Predictive value positive of MTM eligibility criteria under MMA and ACA in identifying individuals with medication utilization issues
Author(s) -
Qiao Yanru,
Spivey Christina A.,
Wang Junling,
Shih YaChen Tina,
Wan Jim Y.,
Kuhle Julie,
DagogoJack Samuel,
Cushman William C.,
ChisholmBurns Marie
Publication year - 2018
Publication title -
journal of pharmaceutical health services research
Language(s) - English
Resource type - Journals
SCImago Journal Rank - 0.244
H-Index - 15
eISSN - 1759-8893
pISSN - 1759-8885
DOI - 10.1111/jphs.12266
Subject(s) - medicine , value (mathematics) , predictive value , statistics , mathematics
Objectives To compare the predictive value positives ( PVP ) of medication therapy management eligibility criteria under the Medicare Modernization Act ( MMA ) and Affordable Care Act ( ACA ) in identifying individuals with medication utilization issues ( MUI ).

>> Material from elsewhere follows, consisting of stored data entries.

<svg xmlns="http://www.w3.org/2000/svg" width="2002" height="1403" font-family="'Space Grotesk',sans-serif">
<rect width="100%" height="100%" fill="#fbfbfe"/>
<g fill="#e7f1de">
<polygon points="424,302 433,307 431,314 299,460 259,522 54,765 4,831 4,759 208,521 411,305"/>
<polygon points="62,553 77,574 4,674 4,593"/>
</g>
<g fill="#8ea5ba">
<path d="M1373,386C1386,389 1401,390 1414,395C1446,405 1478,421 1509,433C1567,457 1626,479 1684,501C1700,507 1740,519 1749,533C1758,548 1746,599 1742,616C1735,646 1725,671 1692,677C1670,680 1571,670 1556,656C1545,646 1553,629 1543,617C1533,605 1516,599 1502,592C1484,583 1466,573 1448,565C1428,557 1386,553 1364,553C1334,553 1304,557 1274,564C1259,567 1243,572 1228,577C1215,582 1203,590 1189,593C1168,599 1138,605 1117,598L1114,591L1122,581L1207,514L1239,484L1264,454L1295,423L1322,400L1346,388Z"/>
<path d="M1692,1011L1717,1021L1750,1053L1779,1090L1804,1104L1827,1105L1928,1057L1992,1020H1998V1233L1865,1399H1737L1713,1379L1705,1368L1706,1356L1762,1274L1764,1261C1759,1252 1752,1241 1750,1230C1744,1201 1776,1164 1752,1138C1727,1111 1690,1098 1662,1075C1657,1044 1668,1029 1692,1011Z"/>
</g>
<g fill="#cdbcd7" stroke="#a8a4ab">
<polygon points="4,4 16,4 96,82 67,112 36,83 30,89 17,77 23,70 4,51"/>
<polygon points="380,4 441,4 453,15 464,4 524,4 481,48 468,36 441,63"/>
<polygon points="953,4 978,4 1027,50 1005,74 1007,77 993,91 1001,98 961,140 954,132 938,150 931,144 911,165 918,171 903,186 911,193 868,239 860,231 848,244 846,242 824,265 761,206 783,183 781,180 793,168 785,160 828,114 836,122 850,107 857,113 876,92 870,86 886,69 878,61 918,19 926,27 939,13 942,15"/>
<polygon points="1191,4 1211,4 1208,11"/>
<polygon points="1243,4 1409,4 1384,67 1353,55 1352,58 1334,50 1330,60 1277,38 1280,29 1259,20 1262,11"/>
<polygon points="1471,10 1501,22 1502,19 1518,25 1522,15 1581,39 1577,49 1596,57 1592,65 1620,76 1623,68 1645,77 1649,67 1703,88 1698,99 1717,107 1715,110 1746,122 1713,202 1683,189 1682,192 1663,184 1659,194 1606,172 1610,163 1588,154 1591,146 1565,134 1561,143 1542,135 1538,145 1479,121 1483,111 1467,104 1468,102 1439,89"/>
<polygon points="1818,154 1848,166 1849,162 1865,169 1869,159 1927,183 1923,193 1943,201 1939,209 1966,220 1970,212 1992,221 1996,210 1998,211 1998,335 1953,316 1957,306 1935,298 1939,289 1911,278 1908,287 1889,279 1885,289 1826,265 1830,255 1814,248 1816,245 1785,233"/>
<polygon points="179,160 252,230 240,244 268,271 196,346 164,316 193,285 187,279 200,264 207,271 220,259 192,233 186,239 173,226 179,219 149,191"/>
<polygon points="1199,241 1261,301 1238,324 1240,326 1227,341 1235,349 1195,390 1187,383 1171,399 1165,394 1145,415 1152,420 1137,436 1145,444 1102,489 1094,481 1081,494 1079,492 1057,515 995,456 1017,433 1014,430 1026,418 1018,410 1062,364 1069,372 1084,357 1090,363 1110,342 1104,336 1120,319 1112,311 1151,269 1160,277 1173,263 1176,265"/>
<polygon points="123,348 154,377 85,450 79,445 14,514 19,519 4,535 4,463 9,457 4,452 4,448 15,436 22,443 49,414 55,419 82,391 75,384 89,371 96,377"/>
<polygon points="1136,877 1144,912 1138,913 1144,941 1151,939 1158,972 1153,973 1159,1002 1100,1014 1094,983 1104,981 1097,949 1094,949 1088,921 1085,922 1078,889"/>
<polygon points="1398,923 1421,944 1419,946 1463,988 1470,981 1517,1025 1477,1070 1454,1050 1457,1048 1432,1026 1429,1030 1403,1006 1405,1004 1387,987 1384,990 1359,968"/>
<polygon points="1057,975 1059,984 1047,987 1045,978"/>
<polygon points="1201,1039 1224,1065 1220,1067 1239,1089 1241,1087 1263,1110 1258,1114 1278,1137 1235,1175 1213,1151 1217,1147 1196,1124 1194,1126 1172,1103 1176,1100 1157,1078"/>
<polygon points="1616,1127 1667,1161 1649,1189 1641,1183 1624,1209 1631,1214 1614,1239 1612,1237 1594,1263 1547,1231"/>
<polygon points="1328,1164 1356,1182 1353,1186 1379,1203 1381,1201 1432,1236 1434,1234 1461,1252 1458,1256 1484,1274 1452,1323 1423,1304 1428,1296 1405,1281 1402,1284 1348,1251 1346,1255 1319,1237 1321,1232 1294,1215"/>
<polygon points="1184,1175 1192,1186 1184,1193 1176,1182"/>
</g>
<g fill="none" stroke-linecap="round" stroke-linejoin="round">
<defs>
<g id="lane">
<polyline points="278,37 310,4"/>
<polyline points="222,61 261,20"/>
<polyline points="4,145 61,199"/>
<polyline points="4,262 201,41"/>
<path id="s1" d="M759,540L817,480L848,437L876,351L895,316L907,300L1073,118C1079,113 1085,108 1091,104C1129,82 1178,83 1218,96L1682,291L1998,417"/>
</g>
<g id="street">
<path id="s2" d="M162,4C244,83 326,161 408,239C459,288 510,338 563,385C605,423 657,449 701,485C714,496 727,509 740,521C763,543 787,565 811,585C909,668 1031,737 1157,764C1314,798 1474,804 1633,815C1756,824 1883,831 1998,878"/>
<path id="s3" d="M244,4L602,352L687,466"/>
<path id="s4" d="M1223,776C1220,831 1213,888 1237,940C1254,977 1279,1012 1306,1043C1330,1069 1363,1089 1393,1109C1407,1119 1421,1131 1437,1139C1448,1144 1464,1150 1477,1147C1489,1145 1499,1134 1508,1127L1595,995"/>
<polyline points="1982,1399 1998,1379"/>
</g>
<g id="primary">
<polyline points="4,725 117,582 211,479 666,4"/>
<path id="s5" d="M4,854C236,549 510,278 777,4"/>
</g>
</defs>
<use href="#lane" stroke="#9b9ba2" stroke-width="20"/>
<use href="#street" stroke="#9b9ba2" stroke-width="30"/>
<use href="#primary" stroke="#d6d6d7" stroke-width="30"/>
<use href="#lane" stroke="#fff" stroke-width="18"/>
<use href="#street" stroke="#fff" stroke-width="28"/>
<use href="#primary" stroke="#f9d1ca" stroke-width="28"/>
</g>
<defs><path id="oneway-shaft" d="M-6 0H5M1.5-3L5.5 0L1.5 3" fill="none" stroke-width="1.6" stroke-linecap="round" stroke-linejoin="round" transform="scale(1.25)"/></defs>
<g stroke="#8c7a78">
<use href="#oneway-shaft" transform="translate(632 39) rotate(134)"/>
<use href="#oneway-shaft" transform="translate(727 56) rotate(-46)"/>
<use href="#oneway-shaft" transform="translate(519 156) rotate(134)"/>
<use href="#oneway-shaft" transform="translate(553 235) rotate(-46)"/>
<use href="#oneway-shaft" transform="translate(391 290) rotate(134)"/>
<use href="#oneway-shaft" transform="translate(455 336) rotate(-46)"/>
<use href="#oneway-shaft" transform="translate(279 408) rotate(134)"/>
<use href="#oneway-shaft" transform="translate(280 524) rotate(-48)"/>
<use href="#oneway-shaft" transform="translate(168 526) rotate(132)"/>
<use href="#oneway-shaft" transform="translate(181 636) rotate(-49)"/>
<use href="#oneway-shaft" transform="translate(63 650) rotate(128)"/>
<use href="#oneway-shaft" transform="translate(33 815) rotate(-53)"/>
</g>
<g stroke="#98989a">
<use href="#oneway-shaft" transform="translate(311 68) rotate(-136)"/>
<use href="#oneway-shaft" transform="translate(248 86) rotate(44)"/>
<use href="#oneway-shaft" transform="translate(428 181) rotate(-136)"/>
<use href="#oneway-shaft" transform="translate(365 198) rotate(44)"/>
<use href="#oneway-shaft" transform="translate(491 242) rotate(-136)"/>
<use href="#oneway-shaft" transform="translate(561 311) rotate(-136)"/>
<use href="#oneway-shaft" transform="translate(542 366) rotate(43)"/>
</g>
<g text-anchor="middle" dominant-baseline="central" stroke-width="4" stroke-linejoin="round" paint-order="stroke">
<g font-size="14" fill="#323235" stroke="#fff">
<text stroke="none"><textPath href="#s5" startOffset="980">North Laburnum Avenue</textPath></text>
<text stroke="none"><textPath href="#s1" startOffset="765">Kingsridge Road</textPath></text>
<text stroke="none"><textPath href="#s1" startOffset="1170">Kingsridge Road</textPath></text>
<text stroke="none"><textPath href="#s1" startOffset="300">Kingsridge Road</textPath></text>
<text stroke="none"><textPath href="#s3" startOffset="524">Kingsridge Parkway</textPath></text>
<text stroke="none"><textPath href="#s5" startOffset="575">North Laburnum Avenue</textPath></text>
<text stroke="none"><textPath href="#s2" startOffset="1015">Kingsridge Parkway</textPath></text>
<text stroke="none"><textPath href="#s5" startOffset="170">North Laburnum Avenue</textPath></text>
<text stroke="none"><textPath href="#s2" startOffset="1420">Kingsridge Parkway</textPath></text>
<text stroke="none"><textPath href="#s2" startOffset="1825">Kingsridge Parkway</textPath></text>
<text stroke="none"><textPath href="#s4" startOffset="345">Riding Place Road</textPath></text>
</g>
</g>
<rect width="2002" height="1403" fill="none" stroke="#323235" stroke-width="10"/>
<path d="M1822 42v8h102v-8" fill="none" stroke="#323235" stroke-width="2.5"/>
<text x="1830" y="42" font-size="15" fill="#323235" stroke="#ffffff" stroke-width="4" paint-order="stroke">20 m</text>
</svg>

Methods This is a retrospective analysis of Medicare database (2012–2013). MUI were determined based on medication utilization measures related to Medicare Part D Star Ratings. PVP or proportions of individuals with MUI were compared between individuals eligible for medication therapy management ( MTM ) under MMA and ACA . Need‐based and demand‐based logistic regression was used to adjust for patient characteristics. MTM eligibility thresholds in 2009 and 2013 and proposed 2015 MTM eligibility thresholds under MMA were examined. Main/sensitivity/disease‐specific analyses were conducted to cover the range of eligibility thresholds and combinations. Key Findings MMA has higher PVP in identifying patients with MUI than ACA . Proportions of individuals with MUI were higher based on MMA than ACA (e.g. 74.96% for 2009 MMA , 73.51% for 2013 MMA , and 62.46% for proposed 2015 MMA vs. 52.17% for ACA in main analysis; P < 0.05). Adjusted findings were similar. For example, based on the demand‐based model in the main analysis, the odds ratios were 2.474 (95% CI : 2.454–2.494) for 2013 MMA in comparison to ACA . These numbers indicate that the MMA MTM eligibility criteria for 2013 had 147.4% higher PVP in identifying patients with MUI than ACA . Similar patterns were found in most sensitivity and disease‐specific analyses. Conclusions MMA has higher PVP than ACA in identifying patients with MUI . This study may inform the government on future MTM policy.